Segment Open

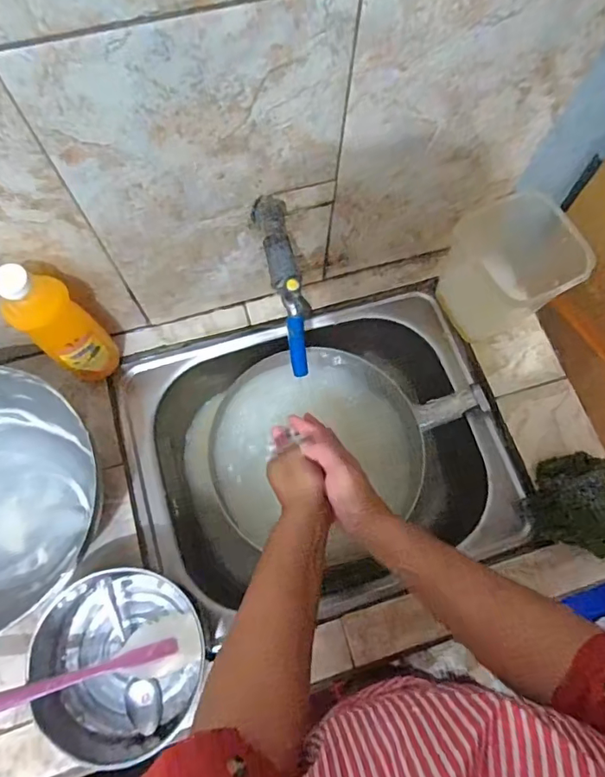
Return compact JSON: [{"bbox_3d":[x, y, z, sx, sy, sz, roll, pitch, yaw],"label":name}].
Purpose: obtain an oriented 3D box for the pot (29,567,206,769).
[{"bbox_3d":[-0.203,0.297,0.556,0.172,0.071,0.191,-43,78,-13],"label":"pot"}]

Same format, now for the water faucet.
[{"bbox_3d":[-0.016,-0.110,0.522,0.033,0.082,0.185,-12,86,-5],"label":"water faucet"}]

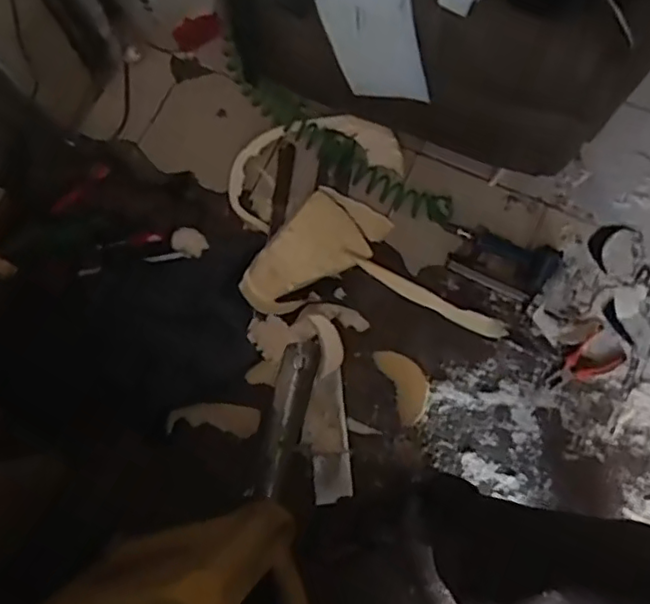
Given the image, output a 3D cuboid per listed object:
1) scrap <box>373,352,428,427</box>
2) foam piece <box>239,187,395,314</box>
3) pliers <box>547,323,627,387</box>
[{"bbox_3d":[0.165,0.161,1.236,0.082,0.004,0.152,-23,76,-4],"label":"scrap"},{"bbox_3d":[-0.022,-0.098,1.269,0.164,0.057,0.312,37,79,10],"label":"foam piece"},{"bbox_3d":[0.515,0.126,1.230,0.157,0.024,0.080,-33,77,-7],"label":"pliers"}]

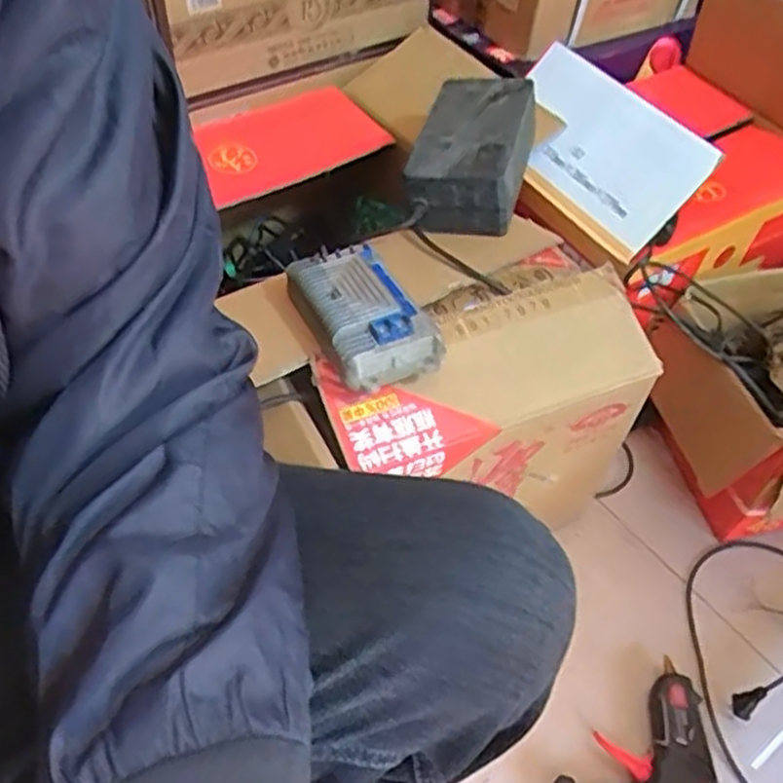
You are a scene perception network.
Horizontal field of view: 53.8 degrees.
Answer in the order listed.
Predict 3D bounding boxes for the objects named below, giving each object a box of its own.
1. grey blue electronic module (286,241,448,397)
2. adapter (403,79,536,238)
[{"bbox_3d":[-0.025,-0.075,0.674,0.094,0.037,0.161,-19,54,-19],"label":"grey blue electronic module"},{"bbox_3d":[0.084,-0.247,0.798,0.110,0.073,0.182,15,51,8],"label":"adapter"}]

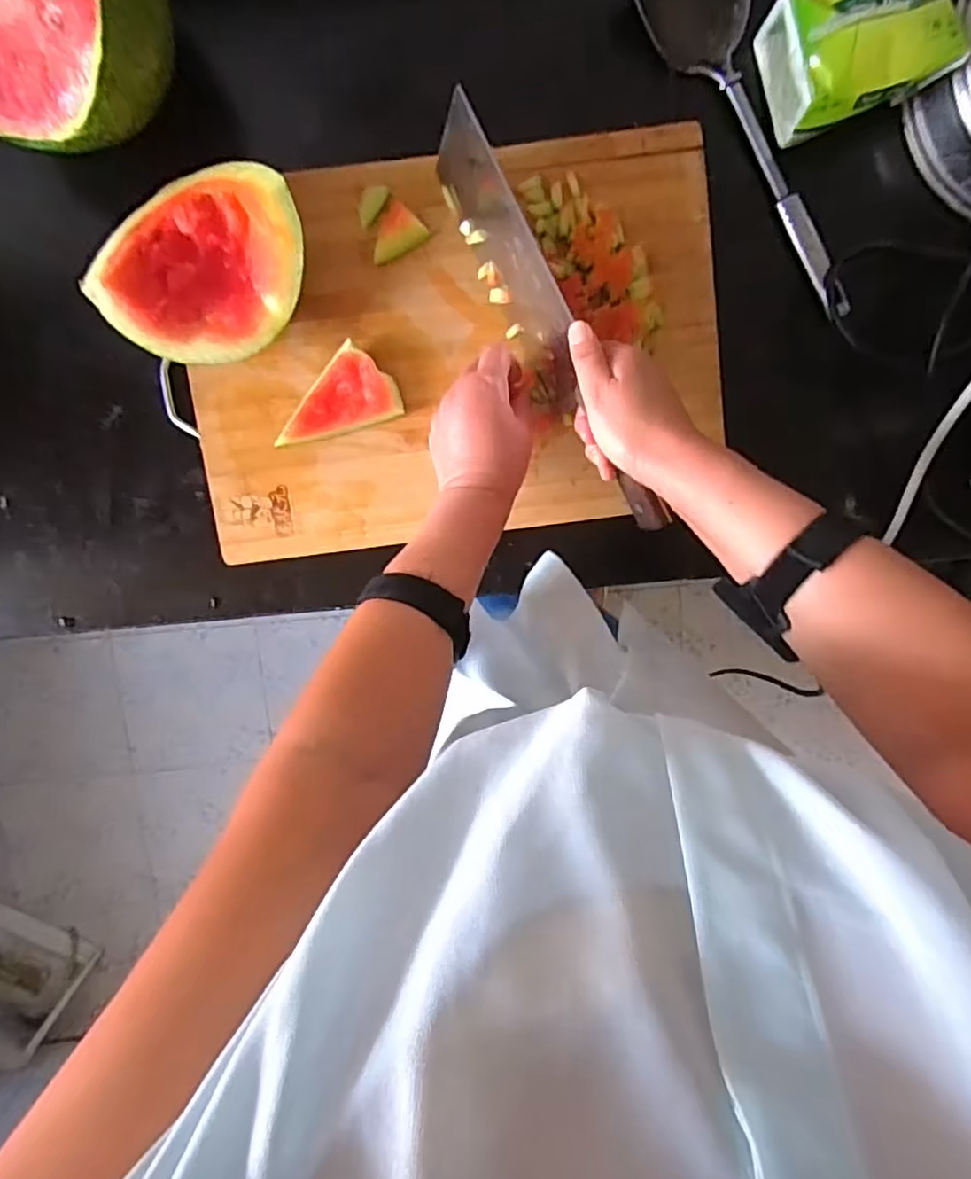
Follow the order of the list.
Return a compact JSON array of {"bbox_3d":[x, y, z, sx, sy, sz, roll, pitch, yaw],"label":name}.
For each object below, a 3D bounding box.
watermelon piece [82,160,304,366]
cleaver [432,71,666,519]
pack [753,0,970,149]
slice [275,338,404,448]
[{"bbox_3d":[-0.198,-0.231,0.461,0.117,0.076,0.140,34,95,-7],"label":"watermelon piece"},{"bbox_3d":[0.046,-0.184,0.466,0.031,0.104,0.312,-26,90,1],"label":"cleaver"},{"bbox_3d":[0.276,-0.397,0.470,0.112,0.062,0.086,-15,99,-1],"label":"pack"},{"bbox_3d":[-0.111,-0.138,0.504,0.061,0.027,0.091,36,95,-7],"label":"slice"}]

Segment Closed

__ASSIGNMENT__
Keep to the lines from the one containing "watermelon piece [82,160,304,366]" to the end of the entries above, and retype them exactly.

__EXERCISE RESULT__
watermelon piece [82,160,304,366]
cleaver [432,71,666,519]
pack [753,0,970,149]
slice [275,338,404,448]
[{"bbox_3d":[-0.198,-0.231,0.461,0.117,0.076,0.140,34,95,-7],"label":"watermelon piece"},{"bbox_3d":[0.046,-0.184,0.466,0.031,0.104,0.312,-26,90,1],"label":"cleaver"},{"bbox_3d":[0.276,-0.397,0.470,0.112,0.062,0.086,-15,99,-1],"label":"pack"},{"bbox_3d":[-0.111,-0.138,0.504,0.061,0.027,0.091,36,95,-7],"label":"slice"}]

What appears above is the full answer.